The Government has acted to promote greater community awareness about what is at stake in these negotiations. Last week the Government released an issues paper to provide the community with detailed information about the science of climate change, the international negotiations, Australia's options and the potential implications for Australia. The issues paper, Australia and the Climate Change Negotiations, provides the wider community with an opportunity to provide feedback to the Government about what sort of target Australia could achieve and how we could go about it.
Reflecting the high stakes involved for Australia, the Government has also strongly taken up the issue internationally - I have argued Australia's case on climate change with President Clinton, Prime Minister Hashimoto, Chancellor Kohl and Prime Minister Blair, and argued against agreement to an unfair, ineffective outcome at Kyoto.
I understand that President Clinton is soon to say more about the position to be taken by the United States and we will take these into account during the course of our negotiations.
FUTURE NEGOTIATIONS
The national interest is at stake in these negotiations.
We are not interested in token 'feel good' gestures. We are guided by our determination to ensure that Kyoto provides for a durable and environmentally effective outcome.
The outlook for Australia in these negotiations is tough. The challenge should not be underestimated.

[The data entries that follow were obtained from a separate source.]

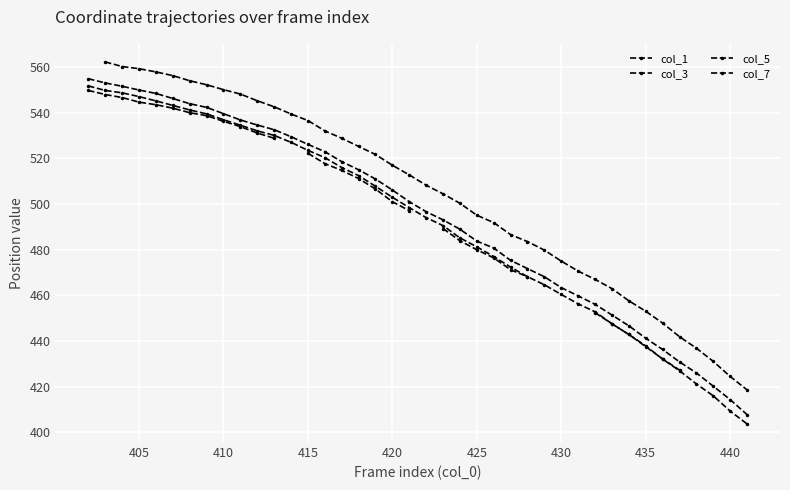

What are all the series names shown in the legend?

col_1, col_3, col_5, col_7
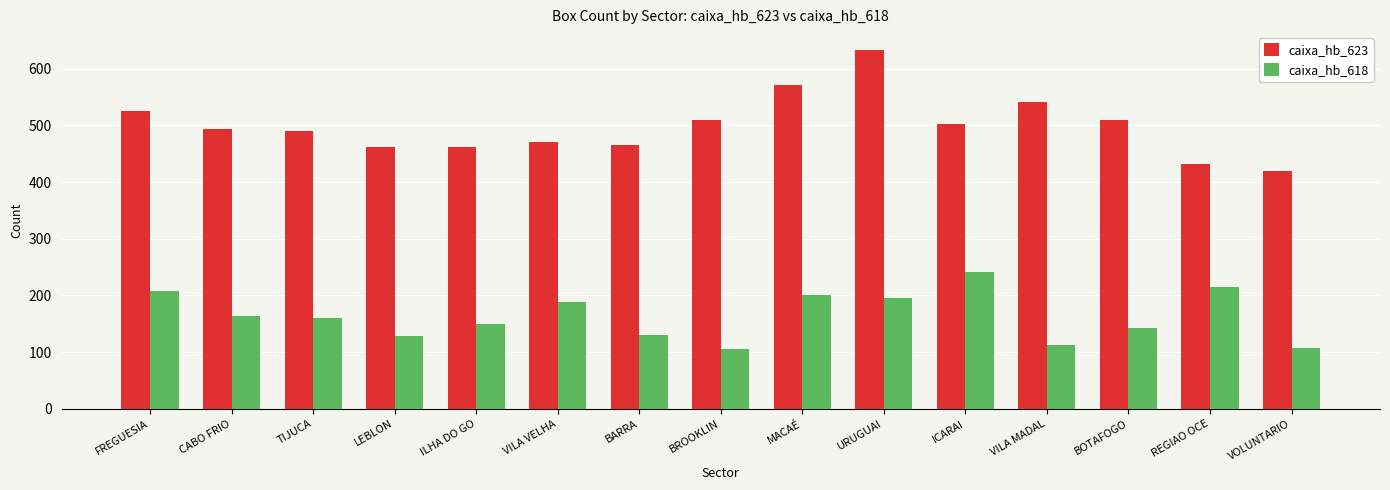

Between VILA VELHA and ICARAI, which series saw the biggest shift?

caixa_hb_618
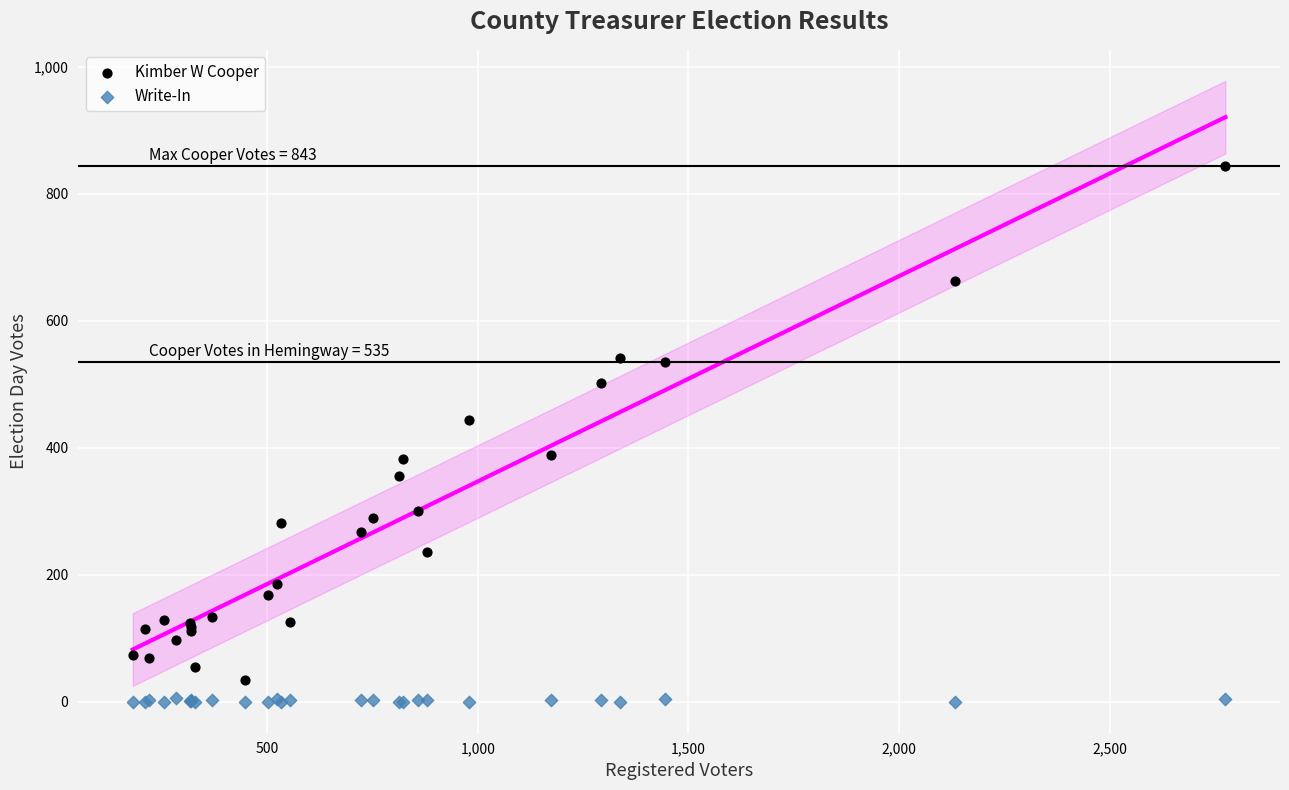

What is the X range (max minus min) for the scatter plot?

2594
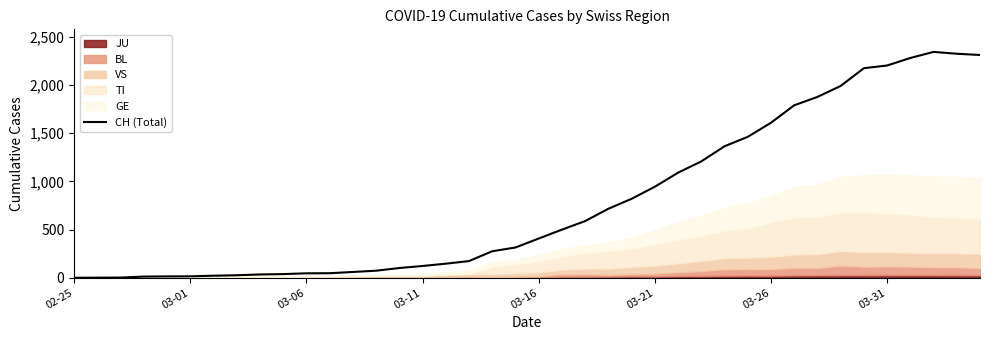

True or false: the data shows 343 at 26.

False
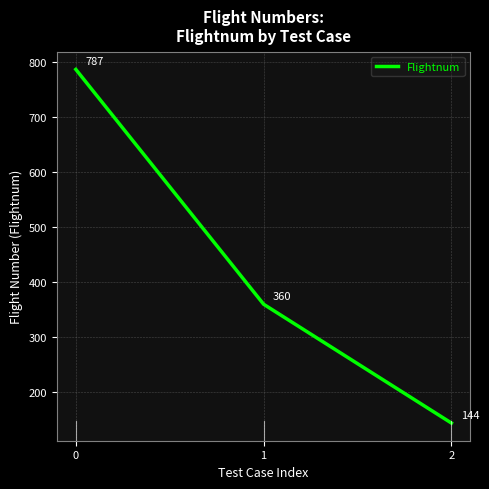

Count the values in the range 144 to 787.

3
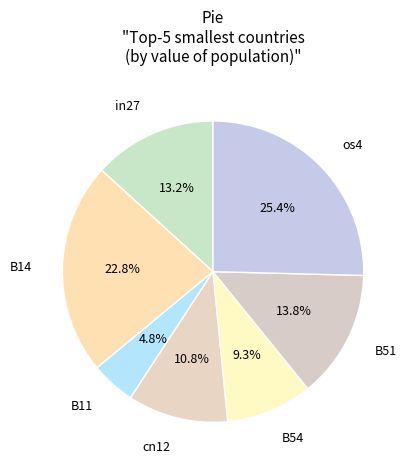

Which slice is the largest?

os4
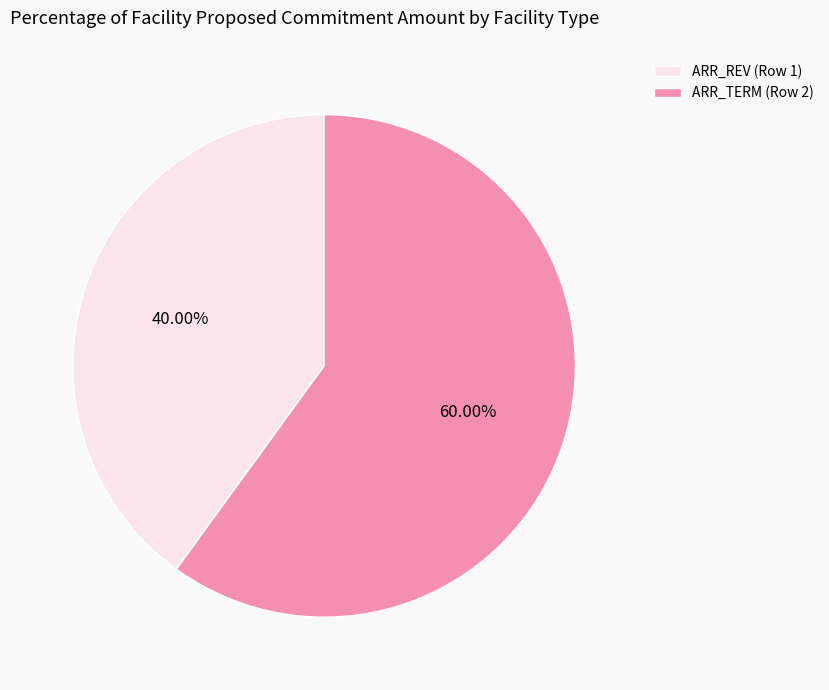

Approximately how many times larger is the value at ARR_TERM (Row 2) compared to ARR_REV (Row 1)?

1.5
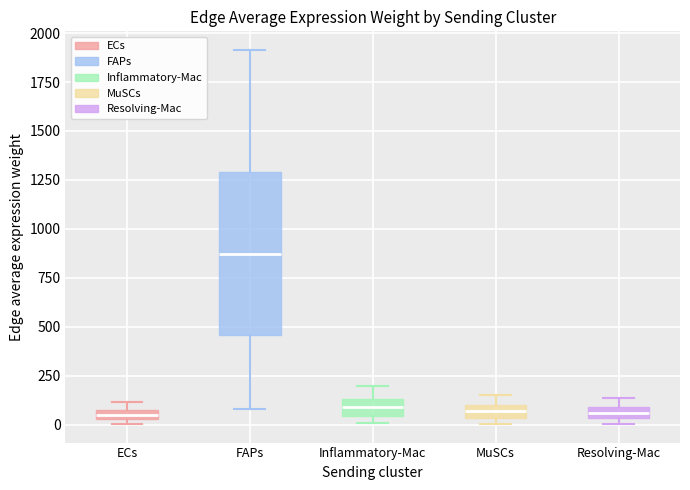

Where is the lower edge of the box for Resolving-Mac on the y-axis? The values are not printed on the chart, so give them approximately, as read against the axis.

50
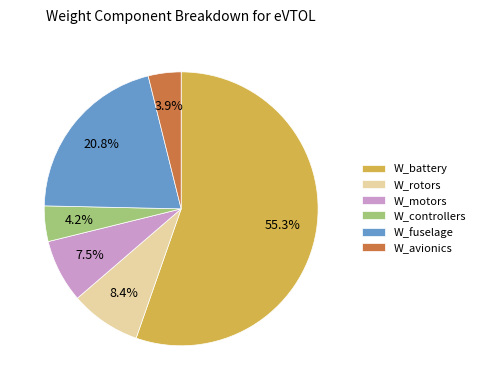

The W_controllers slice represents 4% of the pie. True or false?

True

We are asked to announce a numerical target or a bottom line. However, it makes no sense for us to announce a target at this stage in the negotiating process - when we are arguing for a substantially different, innovative and more effective structure to tackle climate change than is being proposed by the European Union, Japan and the United States.
It is also not possible for us to say what we could agree to now, because the Government is still in the process of consulting closely with the States, Territories, industry and the wider community.
Our aim is for a solution which takes into account both very important environmental considerations and the future of Australian industry, jobs and improved living standards.
To this end we are actively campaigning for a global strategy on climate change which will, unlike the others being proposed, make an effective difference to global warming. We have presented this case in concrete detail. It promotes the national interest by offering the prospect of genuine improvements to the world environment without imposing unnecessary speed limits on Australian industry and Australia’s economic growth.